The Smash Court Tennis series has been around in North America for almost 10 years. The games have always been good, but the franchise has never reached the same level of popularity as Virtua Tennis. Once again the two series are going head-to-head, this time on the PlayStation Portable. There's no shortage of ways to stay occupied in Smash Court Tennis 3, but the tennis itself is only passable and the pro tour mode is uninteresting after a few hours. Once again, Smash Court Tennis 3 seems destined to remain in second place.
The first thing you'll want to do after booting up Smash Court Tennis is go to the training mode, which is a no-frills way of teaching you the game's timing-based swing mechanic. It's functional, and you'll be a much better player for it. Once you've gotten the basics down, you have a number of ways to test your skills. You can play a tournament, start a career, or play a quick match. You can also play friends via ad hoc and even use game sharing. If you don't want to play a full match, you can play a few training minigames, though they're not particularly exciting. There are even a few arcade-style tennis variants. Pac-Man Tennis replaces the court with a maze: You try to hit dots with the ball, which is actually Pac-Man and not a ball at all. You're awarded a point for every dot you hit, as well as multipliers for getting fruit. Galaga Tennis places you in outer space and has you hitting the alien creatures that fly on the court. Bomb Tennis replaces the ball with a bomb and then drops bombs on the court when someone loses a point. The more bombs there are on the court, the bigger the explosion when the "ball" finally explodes. These three modes are interesting and a nice diversion if you're tired of playing normal tennis.

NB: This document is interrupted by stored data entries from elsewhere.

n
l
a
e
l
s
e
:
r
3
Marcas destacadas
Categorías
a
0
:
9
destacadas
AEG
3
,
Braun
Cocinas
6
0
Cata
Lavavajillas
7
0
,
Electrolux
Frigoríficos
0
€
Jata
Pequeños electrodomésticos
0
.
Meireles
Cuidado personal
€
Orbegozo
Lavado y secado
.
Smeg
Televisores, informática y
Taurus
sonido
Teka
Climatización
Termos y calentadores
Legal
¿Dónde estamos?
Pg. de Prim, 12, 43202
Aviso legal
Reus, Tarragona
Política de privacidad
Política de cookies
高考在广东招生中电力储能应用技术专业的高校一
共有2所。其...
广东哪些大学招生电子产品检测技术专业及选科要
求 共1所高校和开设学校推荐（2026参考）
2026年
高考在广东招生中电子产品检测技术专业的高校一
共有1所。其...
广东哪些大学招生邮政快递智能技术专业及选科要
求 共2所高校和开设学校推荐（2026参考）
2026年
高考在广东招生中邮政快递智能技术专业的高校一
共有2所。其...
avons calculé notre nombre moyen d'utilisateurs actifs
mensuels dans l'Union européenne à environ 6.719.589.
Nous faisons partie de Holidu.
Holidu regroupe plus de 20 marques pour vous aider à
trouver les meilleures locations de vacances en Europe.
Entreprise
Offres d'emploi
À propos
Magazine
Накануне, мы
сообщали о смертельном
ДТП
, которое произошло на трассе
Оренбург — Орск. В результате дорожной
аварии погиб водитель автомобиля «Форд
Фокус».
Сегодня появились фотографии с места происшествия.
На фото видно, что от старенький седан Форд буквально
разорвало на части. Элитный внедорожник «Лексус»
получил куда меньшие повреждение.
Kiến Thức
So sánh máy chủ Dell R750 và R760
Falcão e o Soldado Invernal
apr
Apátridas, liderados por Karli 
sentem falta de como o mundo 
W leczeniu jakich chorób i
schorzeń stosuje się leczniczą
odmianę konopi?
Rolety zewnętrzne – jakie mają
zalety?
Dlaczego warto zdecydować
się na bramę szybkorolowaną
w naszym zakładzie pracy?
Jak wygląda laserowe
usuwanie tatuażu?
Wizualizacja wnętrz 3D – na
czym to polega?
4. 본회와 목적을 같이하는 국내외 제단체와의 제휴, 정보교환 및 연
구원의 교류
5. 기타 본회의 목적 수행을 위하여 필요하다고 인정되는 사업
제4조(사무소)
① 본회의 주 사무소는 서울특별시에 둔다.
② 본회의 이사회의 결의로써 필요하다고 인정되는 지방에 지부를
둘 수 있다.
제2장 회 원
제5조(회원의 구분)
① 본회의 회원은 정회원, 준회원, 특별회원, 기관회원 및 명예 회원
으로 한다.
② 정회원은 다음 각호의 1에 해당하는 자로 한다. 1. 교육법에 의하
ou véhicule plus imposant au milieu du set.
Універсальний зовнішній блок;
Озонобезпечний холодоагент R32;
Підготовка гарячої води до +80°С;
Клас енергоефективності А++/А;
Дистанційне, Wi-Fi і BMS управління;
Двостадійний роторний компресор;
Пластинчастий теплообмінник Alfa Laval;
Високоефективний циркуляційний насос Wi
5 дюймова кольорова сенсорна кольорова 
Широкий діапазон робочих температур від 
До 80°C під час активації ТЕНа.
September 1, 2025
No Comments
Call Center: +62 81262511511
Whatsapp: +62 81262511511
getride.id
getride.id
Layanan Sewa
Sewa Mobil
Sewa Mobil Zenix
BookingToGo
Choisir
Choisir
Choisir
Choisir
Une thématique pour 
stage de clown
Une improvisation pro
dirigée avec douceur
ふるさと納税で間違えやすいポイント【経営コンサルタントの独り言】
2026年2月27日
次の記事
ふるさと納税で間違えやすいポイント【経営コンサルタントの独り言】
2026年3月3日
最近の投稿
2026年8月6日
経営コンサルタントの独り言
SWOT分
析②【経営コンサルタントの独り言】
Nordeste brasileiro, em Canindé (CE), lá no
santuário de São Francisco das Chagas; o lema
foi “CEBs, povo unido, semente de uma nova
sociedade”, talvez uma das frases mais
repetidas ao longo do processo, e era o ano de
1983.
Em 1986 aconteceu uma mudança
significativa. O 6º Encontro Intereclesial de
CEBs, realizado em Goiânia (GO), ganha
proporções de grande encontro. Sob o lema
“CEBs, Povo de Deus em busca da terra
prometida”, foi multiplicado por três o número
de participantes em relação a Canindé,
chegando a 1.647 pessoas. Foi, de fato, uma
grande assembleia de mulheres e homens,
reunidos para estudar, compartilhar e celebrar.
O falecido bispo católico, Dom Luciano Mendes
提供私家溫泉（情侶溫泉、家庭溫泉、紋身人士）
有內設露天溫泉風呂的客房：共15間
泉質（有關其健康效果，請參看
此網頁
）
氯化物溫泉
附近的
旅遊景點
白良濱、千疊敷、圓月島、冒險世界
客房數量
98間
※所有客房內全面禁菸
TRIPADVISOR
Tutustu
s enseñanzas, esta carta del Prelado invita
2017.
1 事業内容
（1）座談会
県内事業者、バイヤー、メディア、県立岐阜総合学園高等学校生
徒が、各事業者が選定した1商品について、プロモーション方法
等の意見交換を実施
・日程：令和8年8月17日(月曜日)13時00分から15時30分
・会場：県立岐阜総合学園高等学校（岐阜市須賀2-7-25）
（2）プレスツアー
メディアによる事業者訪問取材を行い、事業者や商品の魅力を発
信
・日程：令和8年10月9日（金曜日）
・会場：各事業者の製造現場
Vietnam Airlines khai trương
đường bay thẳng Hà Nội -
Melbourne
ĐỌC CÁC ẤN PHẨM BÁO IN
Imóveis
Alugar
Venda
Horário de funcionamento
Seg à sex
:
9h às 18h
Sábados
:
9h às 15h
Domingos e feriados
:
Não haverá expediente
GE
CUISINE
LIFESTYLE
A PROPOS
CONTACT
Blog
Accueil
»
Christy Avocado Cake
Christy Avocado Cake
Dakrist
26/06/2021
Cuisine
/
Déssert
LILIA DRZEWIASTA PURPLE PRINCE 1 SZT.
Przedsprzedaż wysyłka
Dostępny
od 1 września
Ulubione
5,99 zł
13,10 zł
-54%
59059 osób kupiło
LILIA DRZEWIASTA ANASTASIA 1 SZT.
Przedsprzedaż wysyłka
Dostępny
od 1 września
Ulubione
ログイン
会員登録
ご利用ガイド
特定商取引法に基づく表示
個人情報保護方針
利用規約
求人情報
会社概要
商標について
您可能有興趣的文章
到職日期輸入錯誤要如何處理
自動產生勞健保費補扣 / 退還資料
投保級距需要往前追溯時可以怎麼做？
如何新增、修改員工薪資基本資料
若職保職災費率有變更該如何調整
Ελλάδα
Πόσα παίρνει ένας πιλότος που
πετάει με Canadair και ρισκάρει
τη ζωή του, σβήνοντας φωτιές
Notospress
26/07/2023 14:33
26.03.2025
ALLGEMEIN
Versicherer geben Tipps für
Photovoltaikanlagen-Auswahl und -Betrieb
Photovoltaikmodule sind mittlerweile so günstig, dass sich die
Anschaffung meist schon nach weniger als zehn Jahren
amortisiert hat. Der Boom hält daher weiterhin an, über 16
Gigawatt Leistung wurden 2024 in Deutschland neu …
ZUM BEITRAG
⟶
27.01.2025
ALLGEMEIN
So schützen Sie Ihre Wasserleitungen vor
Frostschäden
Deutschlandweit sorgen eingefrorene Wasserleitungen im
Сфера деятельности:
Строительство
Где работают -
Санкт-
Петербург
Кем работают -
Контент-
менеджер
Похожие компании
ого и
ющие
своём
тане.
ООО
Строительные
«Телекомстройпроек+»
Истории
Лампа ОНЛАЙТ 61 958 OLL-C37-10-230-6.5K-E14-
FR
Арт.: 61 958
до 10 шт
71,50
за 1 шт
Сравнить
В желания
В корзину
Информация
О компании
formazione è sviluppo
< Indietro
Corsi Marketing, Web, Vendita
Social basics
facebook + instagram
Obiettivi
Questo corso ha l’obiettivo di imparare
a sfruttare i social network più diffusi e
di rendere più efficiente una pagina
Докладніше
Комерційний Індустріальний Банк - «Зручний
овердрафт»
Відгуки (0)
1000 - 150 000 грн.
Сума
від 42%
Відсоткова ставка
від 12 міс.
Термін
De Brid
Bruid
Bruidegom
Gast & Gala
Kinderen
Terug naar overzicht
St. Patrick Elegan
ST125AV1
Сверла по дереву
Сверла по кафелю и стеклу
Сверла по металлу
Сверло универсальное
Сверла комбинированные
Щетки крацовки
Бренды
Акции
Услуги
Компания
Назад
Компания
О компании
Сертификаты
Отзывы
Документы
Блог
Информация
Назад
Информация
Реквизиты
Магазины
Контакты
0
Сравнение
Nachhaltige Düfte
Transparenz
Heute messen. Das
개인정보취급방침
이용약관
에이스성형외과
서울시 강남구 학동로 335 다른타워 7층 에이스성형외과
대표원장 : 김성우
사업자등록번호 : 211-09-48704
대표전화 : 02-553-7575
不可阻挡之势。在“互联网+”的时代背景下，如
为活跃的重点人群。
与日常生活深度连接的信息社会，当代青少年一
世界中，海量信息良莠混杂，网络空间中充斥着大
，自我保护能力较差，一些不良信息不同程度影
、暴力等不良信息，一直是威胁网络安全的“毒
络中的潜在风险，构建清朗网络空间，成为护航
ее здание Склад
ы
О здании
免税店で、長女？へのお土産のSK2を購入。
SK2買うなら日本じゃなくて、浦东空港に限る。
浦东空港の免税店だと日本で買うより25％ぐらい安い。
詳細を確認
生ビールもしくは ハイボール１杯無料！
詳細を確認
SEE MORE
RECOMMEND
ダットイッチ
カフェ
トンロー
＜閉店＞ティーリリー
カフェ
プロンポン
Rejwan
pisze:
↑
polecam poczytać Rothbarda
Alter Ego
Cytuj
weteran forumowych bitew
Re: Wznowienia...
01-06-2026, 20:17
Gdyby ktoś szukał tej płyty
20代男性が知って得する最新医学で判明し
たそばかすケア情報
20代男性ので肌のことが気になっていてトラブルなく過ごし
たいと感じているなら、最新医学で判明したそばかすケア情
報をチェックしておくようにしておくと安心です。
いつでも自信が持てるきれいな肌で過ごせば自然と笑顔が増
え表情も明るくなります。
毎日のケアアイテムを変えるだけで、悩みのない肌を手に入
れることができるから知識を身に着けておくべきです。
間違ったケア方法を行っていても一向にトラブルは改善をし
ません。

You'll probably spend most of your time in the pro tour, which is extremely similar to Virtua Tennis' career mode. You start off by creating a player using limited character-creation tools. Then you set off on a career with the goal of being the number one ranked player in the world taking on both fictional and real players. There are 16 pros in the game, including such big names as Sharapova, Federer, Nadal, Hingis, Blake, and Henin. The calendar is broken down into weeks, and you can choose whether you want to train. If your rank is high enough, you can enter a tournament. You'll need to rest every now and then to refill your stamina bar, which depletes a bit after each week's activity. After training, you're awarded points; after winning a match, you are awarded points, shop points, and money. You can buy new items such as new equipment and training modes with shop points. Regular points are used to increase your player's level, which is basically meaningless, but when your level increases, you receive another type of point. These points can be used to upgrade your player's abilities and even teach you player new shots. The whole system is convoluted and needlessly complex. It doesn't help that improving your player's skills typically doesn't yield tangible results. Sure, you'll notice the difference between a player just starting out and one that has been around for six months, but the difference from week to week or even month to month is negligible. The whole pro tour mode is functional, but it's just not that interesting after a few hours.
On the court, Smash Court 3 is a lot like Jim Courier: It's solid and technically sound but far from amazing. You've got the typical array of shots at your disposal, but unlike many games, drop shots can be quite effective, which is nice. For some reason, the ball tends to stay in the middle of the court, so there's very little action on the sidelines. Because the ball is rarely going to be out of reach to your left or right, rushing the net is a very effective tactic. It's often the only way to finish points because otherwise matches tend to drag on forever. The game finds a nice level of challenge, never getting too hard and never too easy. Unfortunately, it achieves this balance in a very artificial way. Sometimes both you and the CPU will hit the ball even when it clearly didn't touch your racket. Sometimes your player won't swing at the ball, even when you're pressing a button. Obviously you can't tell if the CPU intended to hit a ball if you don't see it swing, but judging by how it will just watch balls go by right at its feet, it feels like something's not quite right.
Smash Court's visuals match up with the rest of the game: They're functional and get the job done. There are a number of hard, grass, or clay courts, each with a unique look and feel. Player models are decent, but other than a few cutscenes, you won't see them up close. The frame rate is solid and never an issue. One thing that is an issue, however, is the camera. It's far away from the court, which isn't a problem, but it's at an angle that makes it impossible to see your opponent's racket and the ball when he or she serves, which makes it difficult to return hard serves. You also can't see your opponent's racket and the ball when he or she goes to smash the ball, so you have no way of knowing where the ball is going. The optional lower-angle camera is much friendlier and also shows off the player models better, so it's odd that it's not the default camera. The game's audio is universally poor. Both the crowd and the announcer sound like low-fidelity samples. They're also quite often late reacting to the action.
The biggest problem with Smash Court Tennis 3 is that it doesn't really do anything that the two Virtua Tennis games on the PSP don't already do better. The arcade-style minigames are fun and the pro-tour mode is decent, but there's little reason to give the game a look when there are other, better options available.